Two new favorites from the Gym Chronicles: An entire team of some indistinguishable sport, all foreign. Probably Austrian or Swedish. Don't know why I would assume that since I have no idea what Austrians or Swedes look or sound like, but there you go. They all came in together in their spandex outfits and pulled the mats out into the middle of the floor and stretched in an unorganized manner. This lasted maybe 10 minutes. Then they all finished, stacked the mats back in the corner, and left. Good workout, huh? Second favorite: An old man who stood next to his wife jogging on the treadmill the whole time she ran, waiting for her to finish because he just wanted to be with her. His only activity was asking whether she needed more water or a towel or anything. Altogether now: AWW!

I watched Toy Story 3 with some friends from school tonight, and I must ardently warn any college freshman against watching that movie unless you are prepared for a big fat cry-fest. Lemme tell ya, we was all in tears. Such a good movie, but boy does it hit home right about now!

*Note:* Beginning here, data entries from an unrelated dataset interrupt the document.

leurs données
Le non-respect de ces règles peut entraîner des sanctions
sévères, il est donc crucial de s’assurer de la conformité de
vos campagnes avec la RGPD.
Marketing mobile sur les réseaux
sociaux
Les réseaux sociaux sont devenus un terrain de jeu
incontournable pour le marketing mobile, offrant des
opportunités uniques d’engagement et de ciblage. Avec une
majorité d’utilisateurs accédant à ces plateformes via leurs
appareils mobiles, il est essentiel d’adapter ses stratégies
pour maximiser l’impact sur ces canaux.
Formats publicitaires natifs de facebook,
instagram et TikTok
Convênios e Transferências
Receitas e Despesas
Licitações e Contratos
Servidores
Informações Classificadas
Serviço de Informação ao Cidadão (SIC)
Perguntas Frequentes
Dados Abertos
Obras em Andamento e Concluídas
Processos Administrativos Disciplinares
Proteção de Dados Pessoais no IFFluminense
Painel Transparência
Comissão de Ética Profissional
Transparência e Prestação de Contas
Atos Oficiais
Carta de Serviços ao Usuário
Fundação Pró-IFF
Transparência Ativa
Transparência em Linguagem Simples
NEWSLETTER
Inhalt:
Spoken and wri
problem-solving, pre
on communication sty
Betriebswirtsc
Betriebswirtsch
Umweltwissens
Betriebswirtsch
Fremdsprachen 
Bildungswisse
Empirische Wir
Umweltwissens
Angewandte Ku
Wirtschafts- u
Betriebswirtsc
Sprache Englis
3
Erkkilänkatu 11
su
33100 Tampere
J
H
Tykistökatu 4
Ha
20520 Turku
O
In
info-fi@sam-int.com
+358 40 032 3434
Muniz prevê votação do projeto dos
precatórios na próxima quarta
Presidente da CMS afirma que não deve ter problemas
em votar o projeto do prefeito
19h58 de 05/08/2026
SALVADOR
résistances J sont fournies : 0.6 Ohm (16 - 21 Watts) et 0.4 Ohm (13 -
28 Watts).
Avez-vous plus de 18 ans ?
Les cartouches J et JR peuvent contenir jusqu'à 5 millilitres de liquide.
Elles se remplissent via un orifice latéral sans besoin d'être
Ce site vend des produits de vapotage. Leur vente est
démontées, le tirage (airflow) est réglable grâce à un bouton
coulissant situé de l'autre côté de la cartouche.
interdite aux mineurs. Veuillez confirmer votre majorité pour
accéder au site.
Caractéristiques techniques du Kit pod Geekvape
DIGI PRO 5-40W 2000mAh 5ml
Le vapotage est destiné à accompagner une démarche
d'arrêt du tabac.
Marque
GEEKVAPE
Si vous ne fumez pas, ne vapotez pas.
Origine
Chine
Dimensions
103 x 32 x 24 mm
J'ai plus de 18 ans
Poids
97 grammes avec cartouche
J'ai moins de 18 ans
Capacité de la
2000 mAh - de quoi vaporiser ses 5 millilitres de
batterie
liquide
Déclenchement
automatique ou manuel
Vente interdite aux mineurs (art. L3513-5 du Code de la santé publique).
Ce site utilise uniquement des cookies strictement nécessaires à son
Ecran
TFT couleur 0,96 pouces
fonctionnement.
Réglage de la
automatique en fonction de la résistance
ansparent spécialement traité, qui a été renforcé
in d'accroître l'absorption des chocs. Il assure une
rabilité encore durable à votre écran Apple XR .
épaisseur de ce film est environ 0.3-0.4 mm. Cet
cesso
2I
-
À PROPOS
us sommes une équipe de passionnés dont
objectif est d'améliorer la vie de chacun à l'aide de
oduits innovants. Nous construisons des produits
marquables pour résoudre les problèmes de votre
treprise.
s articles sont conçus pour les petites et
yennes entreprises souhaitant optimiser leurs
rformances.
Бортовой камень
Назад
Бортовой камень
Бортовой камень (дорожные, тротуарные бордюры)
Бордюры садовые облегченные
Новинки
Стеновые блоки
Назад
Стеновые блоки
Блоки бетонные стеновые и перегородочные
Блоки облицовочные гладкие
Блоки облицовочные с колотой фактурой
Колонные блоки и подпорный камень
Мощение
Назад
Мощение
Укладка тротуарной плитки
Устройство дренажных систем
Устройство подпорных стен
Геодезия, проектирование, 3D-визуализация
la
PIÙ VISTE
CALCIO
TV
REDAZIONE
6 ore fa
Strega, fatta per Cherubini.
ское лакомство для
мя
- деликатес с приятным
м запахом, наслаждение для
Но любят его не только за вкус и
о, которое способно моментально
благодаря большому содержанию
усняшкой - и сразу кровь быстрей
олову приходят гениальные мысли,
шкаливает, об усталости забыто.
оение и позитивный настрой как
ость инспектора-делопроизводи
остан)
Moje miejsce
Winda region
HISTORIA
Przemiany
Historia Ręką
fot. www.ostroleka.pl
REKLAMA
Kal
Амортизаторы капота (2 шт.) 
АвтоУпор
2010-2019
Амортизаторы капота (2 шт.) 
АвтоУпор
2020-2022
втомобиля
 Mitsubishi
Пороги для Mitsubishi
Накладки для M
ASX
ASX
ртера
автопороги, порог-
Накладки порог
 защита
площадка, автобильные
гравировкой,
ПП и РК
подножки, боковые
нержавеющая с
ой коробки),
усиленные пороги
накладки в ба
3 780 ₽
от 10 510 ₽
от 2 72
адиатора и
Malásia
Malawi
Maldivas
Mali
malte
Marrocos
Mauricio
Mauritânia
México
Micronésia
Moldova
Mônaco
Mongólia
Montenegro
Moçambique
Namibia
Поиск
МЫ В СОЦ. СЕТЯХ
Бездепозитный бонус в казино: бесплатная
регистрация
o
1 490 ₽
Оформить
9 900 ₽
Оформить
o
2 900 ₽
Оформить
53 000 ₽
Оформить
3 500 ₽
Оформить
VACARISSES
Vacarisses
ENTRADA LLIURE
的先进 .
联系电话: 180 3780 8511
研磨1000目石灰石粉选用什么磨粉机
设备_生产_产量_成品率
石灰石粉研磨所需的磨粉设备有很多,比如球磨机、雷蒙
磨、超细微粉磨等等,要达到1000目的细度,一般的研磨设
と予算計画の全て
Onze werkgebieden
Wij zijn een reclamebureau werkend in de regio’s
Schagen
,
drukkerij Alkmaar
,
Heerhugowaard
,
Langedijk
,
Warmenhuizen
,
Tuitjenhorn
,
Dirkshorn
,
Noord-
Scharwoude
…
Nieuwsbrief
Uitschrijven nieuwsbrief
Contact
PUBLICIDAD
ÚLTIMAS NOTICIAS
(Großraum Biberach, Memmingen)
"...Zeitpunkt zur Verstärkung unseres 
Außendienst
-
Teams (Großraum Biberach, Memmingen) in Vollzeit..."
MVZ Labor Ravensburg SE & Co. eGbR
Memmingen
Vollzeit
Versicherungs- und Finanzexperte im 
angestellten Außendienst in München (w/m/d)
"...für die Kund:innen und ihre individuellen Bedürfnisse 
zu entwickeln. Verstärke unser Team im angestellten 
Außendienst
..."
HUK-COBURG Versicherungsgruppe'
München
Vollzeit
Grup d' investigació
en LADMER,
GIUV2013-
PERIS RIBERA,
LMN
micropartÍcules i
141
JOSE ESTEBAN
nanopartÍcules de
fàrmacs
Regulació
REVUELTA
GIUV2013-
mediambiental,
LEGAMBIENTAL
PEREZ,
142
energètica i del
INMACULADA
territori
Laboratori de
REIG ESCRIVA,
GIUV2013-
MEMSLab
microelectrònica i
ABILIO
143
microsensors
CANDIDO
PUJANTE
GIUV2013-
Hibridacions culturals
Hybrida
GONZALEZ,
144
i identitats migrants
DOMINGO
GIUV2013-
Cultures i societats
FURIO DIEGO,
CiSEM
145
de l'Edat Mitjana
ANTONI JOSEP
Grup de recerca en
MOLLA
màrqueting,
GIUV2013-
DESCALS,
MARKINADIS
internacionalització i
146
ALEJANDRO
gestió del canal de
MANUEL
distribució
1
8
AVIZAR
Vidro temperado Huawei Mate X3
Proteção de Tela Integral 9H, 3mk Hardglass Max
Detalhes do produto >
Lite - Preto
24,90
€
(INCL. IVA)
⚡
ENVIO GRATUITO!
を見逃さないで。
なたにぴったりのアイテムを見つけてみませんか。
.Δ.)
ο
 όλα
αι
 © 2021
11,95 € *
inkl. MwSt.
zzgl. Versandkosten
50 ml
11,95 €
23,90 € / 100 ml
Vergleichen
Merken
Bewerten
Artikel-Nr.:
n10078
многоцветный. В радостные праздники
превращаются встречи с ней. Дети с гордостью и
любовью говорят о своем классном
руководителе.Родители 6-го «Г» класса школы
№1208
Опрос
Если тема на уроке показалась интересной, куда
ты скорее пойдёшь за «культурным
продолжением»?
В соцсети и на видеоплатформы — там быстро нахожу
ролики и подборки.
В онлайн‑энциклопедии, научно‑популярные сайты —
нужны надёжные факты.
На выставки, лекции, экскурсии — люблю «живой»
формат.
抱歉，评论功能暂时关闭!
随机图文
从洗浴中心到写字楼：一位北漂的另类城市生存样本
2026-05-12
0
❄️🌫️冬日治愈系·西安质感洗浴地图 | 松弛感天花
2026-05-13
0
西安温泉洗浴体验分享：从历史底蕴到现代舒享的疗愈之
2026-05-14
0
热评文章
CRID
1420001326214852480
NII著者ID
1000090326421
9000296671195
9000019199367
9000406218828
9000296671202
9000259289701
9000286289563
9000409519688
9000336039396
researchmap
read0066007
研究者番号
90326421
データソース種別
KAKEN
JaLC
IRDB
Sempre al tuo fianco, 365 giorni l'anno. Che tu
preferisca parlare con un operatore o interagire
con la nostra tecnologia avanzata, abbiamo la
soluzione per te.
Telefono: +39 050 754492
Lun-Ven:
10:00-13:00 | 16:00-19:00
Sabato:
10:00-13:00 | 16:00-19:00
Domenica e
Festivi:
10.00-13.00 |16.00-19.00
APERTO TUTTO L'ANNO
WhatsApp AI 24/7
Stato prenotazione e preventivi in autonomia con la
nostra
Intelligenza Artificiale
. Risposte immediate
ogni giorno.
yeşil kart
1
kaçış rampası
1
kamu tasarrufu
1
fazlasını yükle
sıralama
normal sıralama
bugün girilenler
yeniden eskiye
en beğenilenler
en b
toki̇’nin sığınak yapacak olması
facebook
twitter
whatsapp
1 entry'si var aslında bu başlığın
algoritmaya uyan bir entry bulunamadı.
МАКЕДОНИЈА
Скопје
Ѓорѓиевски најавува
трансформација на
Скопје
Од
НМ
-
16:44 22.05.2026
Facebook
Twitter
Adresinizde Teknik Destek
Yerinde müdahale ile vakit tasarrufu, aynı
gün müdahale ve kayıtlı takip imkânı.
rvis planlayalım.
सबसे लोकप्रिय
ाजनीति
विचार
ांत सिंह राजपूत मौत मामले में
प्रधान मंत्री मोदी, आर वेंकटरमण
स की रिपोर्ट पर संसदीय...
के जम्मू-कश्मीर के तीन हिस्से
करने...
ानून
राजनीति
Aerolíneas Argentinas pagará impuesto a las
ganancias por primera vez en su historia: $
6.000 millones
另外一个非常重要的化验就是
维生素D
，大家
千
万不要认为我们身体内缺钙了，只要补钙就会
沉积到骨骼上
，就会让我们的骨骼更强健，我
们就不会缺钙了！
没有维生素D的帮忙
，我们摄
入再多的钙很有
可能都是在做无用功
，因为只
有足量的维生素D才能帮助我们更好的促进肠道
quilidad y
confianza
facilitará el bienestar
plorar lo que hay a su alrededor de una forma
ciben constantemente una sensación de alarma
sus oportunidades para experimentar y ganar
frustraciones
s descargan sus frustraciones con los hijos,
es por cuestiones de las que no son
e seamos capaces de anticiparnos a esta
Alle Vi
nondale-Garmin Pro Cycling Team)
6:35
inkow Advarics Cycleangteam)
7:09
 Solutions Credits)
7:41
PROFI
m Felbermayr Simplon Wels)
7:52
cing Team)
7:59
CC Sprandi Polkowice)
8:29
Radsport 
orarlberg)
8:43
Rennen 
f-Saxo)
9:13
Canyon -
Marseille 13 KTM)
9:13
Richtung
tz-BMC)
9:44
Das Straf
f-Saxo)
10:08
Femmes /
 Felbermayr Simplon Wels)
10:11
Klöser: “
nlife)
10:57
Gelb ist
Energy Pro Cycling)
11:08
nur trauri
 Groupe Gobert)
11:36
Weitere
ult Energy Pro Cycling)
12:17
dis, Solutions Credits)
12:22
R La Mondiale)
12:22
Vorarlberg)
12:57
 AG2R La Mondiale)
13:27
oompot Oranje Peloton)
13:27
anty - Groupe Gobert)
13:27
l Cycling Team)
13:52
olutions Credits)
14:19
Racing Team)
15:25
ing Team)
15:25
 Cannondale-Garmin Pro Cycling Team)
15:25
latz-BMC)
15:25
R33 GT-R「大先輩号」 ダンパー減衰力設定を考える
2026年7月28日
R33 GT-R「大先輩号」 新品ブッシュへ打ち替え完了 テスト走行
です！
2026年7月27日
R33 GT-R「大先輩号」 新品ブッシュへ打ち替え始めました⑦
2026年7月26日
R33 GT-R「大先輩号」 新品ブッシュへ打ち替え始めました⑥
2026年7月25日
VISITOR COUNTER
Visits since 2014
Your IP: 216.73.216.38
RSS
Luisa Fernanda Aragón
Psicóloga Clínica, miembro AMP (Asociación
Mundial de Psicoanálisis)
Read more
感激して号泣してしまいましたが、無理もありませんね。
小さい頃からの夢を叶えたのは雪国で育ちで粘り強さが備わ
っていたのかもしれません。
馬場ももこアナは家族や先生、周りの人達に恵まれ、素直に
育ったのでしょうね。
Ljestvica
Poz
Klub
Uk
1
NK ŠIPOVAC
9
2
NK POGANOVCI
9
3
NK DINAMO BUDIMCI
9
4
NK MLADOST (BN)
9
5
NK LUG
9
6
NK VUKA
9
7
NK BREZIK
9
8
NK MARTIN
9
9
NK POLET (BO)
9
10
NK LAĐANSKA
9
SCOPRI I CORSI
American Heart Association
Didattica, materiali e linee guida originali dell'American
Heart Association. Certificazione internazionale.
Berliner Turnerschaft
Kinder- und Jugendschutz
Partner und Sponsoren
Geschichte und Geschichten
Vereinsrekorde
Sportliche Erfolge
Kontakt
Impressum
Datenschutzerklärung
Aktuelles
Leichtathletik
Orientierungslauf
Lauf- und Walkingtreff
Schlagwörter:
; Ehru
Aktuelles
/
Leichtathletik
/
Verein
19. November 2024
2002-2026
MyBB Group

Home... I've been missing that place lately. When I think of home, I think of a place where there's love overflowing... I love that song. That's one thing that NYC, with all it's endless thrills, adventures, and excitement, is not: a place where there's love overflowing. That place is home, with my incredible, amazing, irreplaceable family who I miss like a you-know-what. THIRTEEN days until I go home; yes, I am counting. And yes, I cannot wait for those thirteen days to go by. 

However, there's just something about stepping out onto the streets of New York City. It's so alive, people everywhere, all ambitious (Some a little too ambitious. I'm talking to YOU, lady who nearly took me down on the sidewalk and then bustled off as if it was my fault.). This city is a place of energy, dreams, and people. People with the capacity to love; only most of the time they don't. They're too scared, or too busy, or selfish. Maybe they've spent their life never really thinking of anywhere as 'home', never giving or receiving love? But what if they did? You can either let this city make you feel very small, or you can feed off that energy and feel on top of the world when you step onto the sidewalk. It ain't always easy, but as much as I can... I choose the latter. And maybe when I get filled up with that energy, I could send it back out, in the form of love... overflowing from me and infecting the people around me, filling hearts... a world full of love... and then maybe this city, this world could be, just a little bit, like Home.

(At least that's my cheesy, dramatic, eternally optimistic idea.)